General Expression Language (GEL)

This document provides a detailed technical specification and data sheet for the General Expression Language (GEL). The specification covers its lexing, parsing, and AST data structures, serving as a reference for both implementers and power users.

1. Introduction
2. Overview of GEL
3. Lexer
4. Parser
5. Token Types
6. Grammar and AST
7. Configuration and Known Fields
8. Usage Examples
9. Error Handling
10. References

1. Introduction

GEL (General Expression Language) is a domain-specific language intended for constructing logical and arithmetic expressions. These expressions can filter data records, define conditions, or implement advanced matching logic. The language supports:

Logical operators (and, or, not).
Comparison operators (eq, ne, lt, le, gt, ge, in, has).
Field references (e.g., file.name).
Function calls with type-checking.
Literal values (numbers, strings, bytes, boolean).
Collections and set-literals ({...} syntax for in checks).
Array and map subscript notation (arr[index] or obj[key]).

2. Overview of GEL

GEL expressions are written in a compact form that closely resembles pseudo-code:

Example Expression:
not process.name eq "cmd.exe" and (file.extension in { "exe" "dll" })

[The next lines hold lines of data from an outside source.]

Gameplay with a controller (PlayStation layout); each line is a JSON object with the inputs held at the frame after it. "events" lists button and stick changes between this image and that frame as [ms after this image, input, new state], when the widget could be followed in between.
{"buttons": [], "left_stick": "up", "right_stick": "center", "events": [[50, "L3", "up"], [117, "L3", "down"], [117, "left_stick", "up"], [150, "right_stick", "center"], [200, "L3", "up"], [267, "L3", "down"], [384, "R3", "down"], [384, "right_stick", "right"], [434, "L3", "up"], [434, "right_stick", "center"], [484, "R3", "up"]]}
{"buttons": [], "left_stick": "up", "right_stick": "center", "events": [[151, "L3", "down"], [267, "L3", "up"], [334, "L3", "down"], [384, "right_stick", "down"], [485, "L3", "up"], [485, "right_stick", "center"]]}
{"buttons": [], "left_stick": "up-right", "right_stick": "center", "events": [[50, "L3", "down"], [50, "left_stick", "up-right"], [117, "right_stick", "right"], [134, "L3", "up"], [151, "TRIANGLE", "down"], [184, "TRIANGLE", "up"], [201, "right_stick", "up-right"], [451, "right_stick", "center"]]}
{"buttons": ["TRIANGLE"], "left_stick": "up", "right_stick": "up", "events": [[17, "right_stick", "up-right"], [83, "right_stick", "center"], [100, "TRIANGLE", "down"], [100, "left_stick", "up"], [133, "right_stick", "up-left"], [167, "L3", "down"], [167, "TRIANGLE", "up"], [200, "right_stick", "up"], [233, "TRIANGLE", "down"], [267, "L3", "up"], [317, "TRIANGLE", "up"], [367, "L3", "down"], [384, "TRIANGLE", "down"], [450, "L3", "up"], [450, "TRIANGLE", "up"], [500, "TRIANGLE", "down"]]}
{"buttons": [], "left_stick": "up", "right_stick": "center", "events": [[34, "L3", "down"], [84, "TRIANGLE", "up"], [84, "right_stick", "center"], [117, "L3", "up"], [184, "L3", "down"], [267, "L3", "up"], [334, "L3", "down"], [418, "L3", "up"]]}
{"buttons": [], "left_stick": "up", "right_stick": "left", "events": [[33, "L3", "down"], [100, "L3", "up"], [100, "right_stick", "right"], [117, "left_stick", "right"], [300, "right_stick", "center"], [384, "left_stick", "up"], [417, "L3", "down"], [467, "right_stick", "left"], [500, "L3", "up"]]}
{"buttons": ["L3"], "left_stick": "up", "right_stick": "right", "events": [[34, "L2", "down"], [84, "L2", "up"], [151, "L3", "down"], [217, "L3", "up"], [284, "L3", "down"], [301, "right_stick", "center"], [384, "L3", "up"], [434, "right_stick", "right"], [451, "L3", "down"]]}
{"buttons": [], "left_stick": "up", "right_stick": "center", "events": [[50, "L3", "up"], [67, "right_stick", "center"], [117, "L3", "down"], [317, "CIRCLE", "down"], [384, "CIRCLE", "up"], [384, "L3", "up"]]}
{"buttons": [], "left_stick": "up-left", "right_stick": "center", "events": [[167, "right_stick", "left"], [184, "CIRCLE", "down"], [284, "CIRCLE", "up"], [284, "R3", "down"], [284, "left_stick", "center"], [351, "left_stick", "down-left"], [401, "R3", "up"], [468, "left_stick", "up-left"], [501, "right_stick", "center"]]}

Internally, GEL undergoes two phases of processing:

Tokenization (via the Lexer)
Parsing into an AST (via the Parser)

Once parsed into an Expression AST, the language elements can be further analyzed or executed by an interpreter or evaluator.

3. Lexer

The lexer is defined in lexer_optimized.ts, providing an optimized tokenization phase. Key optimizations include:

Inline checks for digits, alpha characters, etc.
Early short-circuit when reaching end-of-input.
Single-pass loops for reading strings, raw strings, and byte strings.

3.1 `GelLexer` Class

The GelLexer converts an input string into an array of Token objects. Notable methods:

tokenize(): Main entry point that returns Token[].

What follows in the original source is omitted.